NSA's Purchases and Use of Netflow Data
The NSA's purchases involve netflow data, which is the technical information generated by devices when they access the internet. Although the purchased data does not include the content of Americans' communications, it pertains to domestic internet communications as well as communications where one side is located in the United States and the other side is abroad. However, the NSA is not buying cellphone location data or location data from automotive infotainment systems within the US.
An NSA official confirmed that commercially available netflow data is purchased for the agency's cybersecurity mission. The data is used to support the NSA's cybersecurity and foreign intelligence operations, including the defense of US military networks against foreign hacking. The NSA takes measures to minimize the collection of personal information and applies technical filters throughout the process.
Legitimate Uses of Netflow Data
Netflow data has legitimate applications that do not involve spying on individuals. Cybersecurity experts, such as Allison Nixon from Unit 221B, highlight the usefulness of netflow data in tracking malware and distributed denial of service attacks. It aids in detecting cyber threats and protecting organizations against cyberattacks. For example, netflow data is instrumental in antivirus software catching malware and banks identifying credit card fraud.
The disclosure of the NSA's practice was made possible by Senator Wyden's efforts over the course of nearly three years. Wyden previously revealed the Defense Intelligence Agency's warrantless purchase of commercially available smartphone location data. In response to the latest disclosure, Wyden has called on the Biden administration to cease warrantless surveillance of Americans through internet data purchases.
Calls for Action and Regulation
Senator Wyden's letter to Director of National Intelligence Avril Haines urges the Biden administration to stop the warrantless surveillance of Americans through internet data purchases. Wyden emphasizes that the US government should not be supporting an industry that violates Americans' privacy and potentially operates illegally. Wyden also raises questions about the legality of the practice in light of recent actions by the Federal Trade Commission (FTC), the primary federal privacy regulator.
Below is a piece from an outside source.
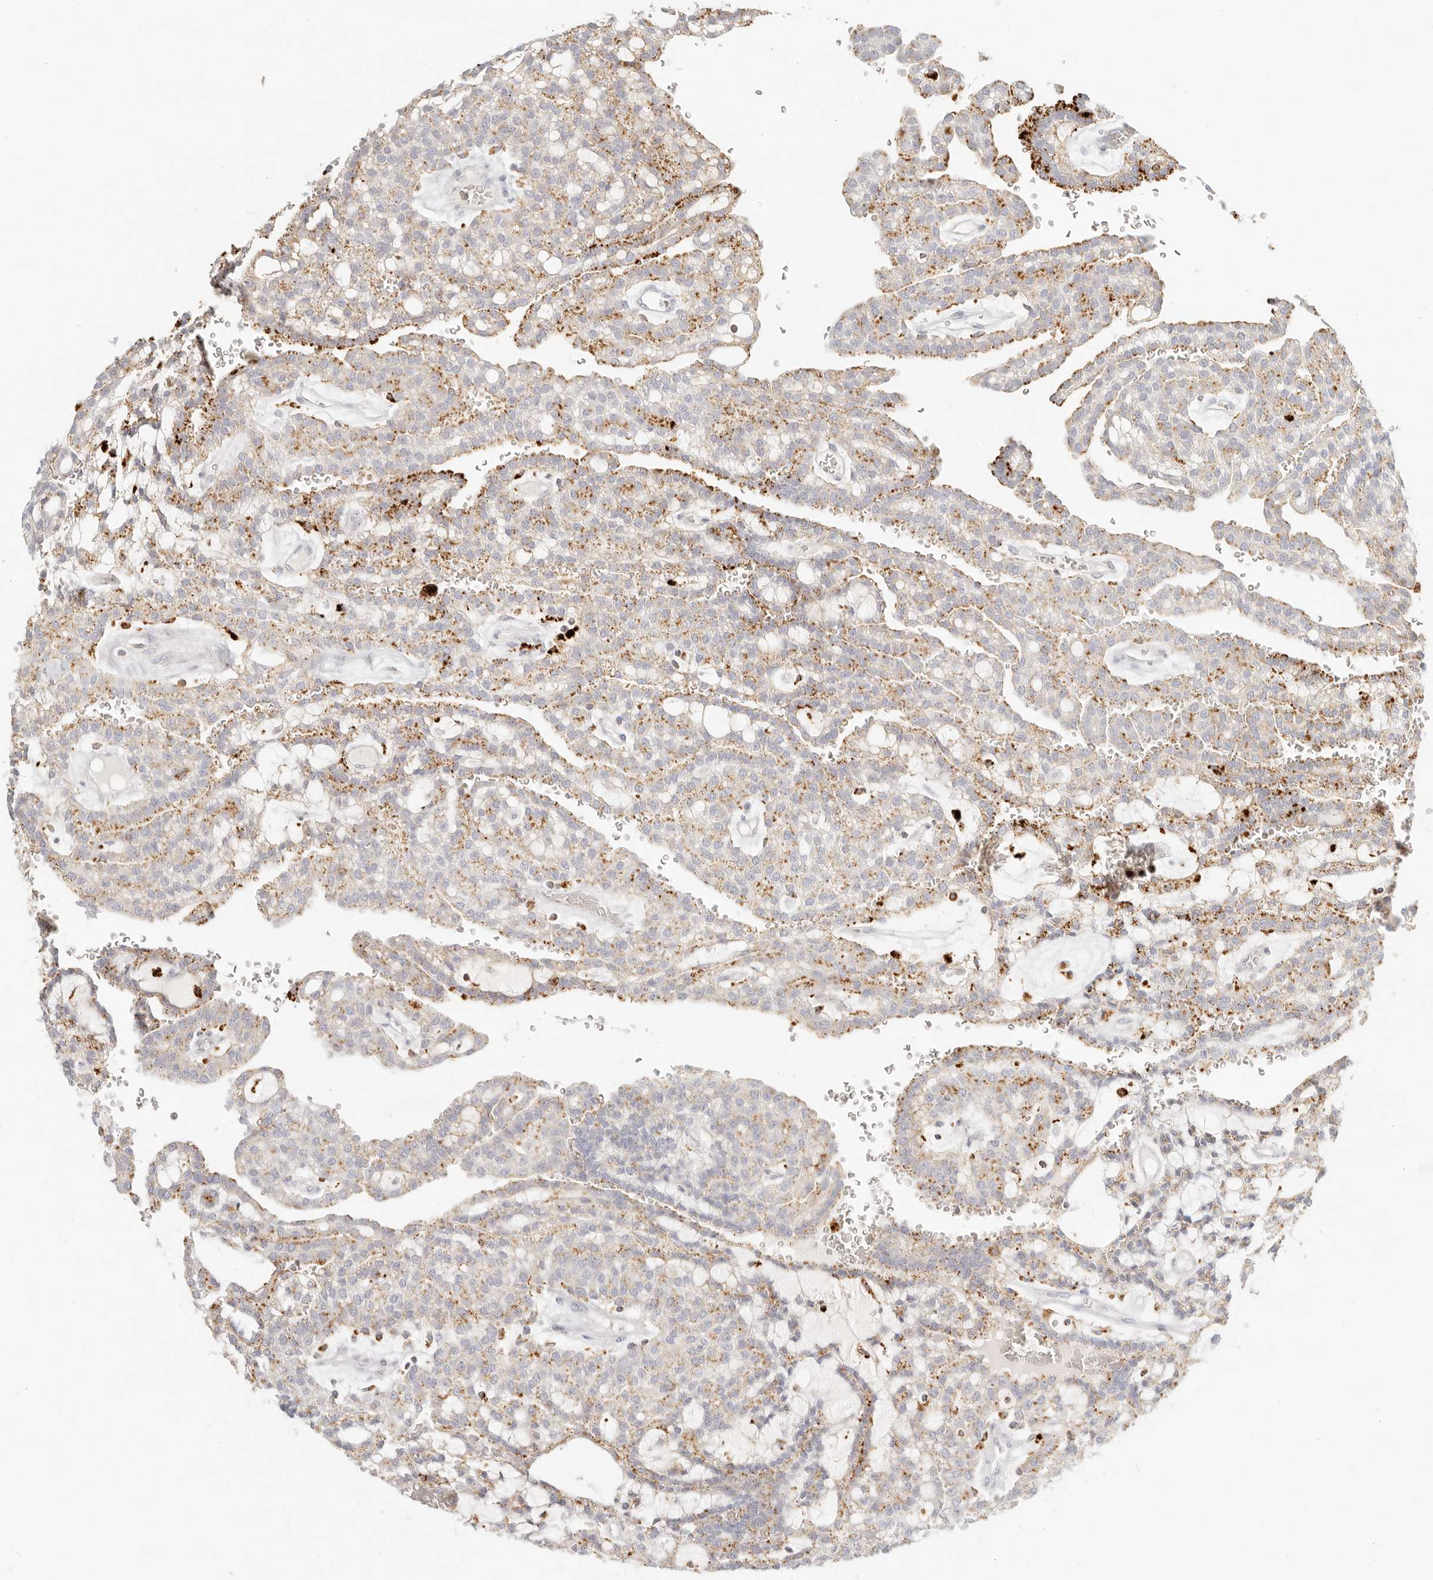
{"staining": {"intensity": "moderate", "quantity": "25%-75%", "location": "cytoplasmic/membranous"}, "tissue": "renal cancer", "cell_type": "Tumor cells", "image_type": "cancer", "snomed": [{"axis": "morphology", "description": "Adenocarcinoma, NOS"}, {"axis": "topography", "description": "Kidney"}], "caption": "Protein staining displays moderate cytoplasmic/membranous expression in approximately 25%-75% of tumor cells in renal cancer (adenocarcinoma).", "gene": "RNASET2", "patient": {"sex": "male", "age": 63}}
Privacy regulators have taken steps to address data brokers and the commercial surveillance industry. The FTC has banned the sale of certain personal information by companies like InMarket Media and Outlogic. FTC Chair Lina Khan has initiated a process that could lead to new regulations targeting the industry. Wyden calls for intelligence agencies to delete any commercially acquired data that does not align with the recent crackdowns by the FTC.